Copy exactly every line below, from the first through the one that contains "Quins efectes va", and skip all pictures.

--- START ---

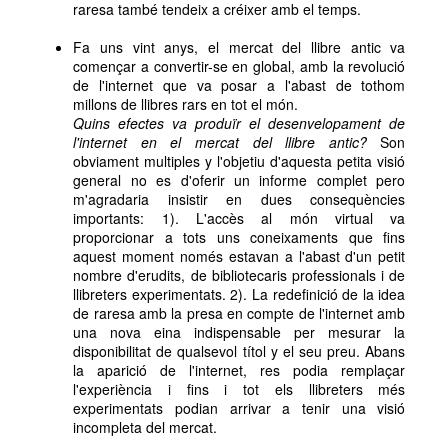
raresa també tendeix a créixer amb el temps.
Fa uns vint anys, el mercat del llibre antic va
començar a convertir-se en global, amb la revolució
de l'internet que va posar a l'abast de tothom
millons de llibres rars en tot el món.
Quins efectes va produïr el desenvelopament de
l'internet en el mercat del llibre antic?
Son
obviament multiples y l'objetiu d'aquesta petita visió
general no es d'oferir un informe complet pero
m'agradaria insistir en dues consequències
importants: 1). L'accès al món virtual va
proporcionar a tots uns coneixaments que fins
aquest moment només estavan a l'abast d'un petit
nombre d'erudits, de bibliotecaris professionals i de
llibreters experimentats. 2). La redefinició de la idea
de raresa amb la presa en compte de l'internet amb
una nova eina indispensable per mesurar la
disponibilitat de qualsevol títol y el seu preu. Abans
la aparició de l'internet, res podia remplaçar
l'experiència i fins i tot els llibreters més
experimentats podian arrivar a tenir una visió
incompleta del mercat.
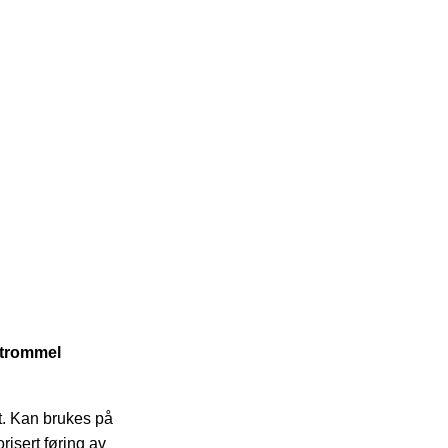
t trommel
t.
Kan brukes på
risert føring av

--- END ---

§ Reply to the task:
raresa també tendeix a créixer amb el temps.
Fa uns vint anys, el mercat del llibre antic va
començar a convertir-se en global, amb la revolució
de l'internet que va posar a l'abast de tothom
millons de llibres rars en tot el món.
Quins efectes va produïr el desenvelopament de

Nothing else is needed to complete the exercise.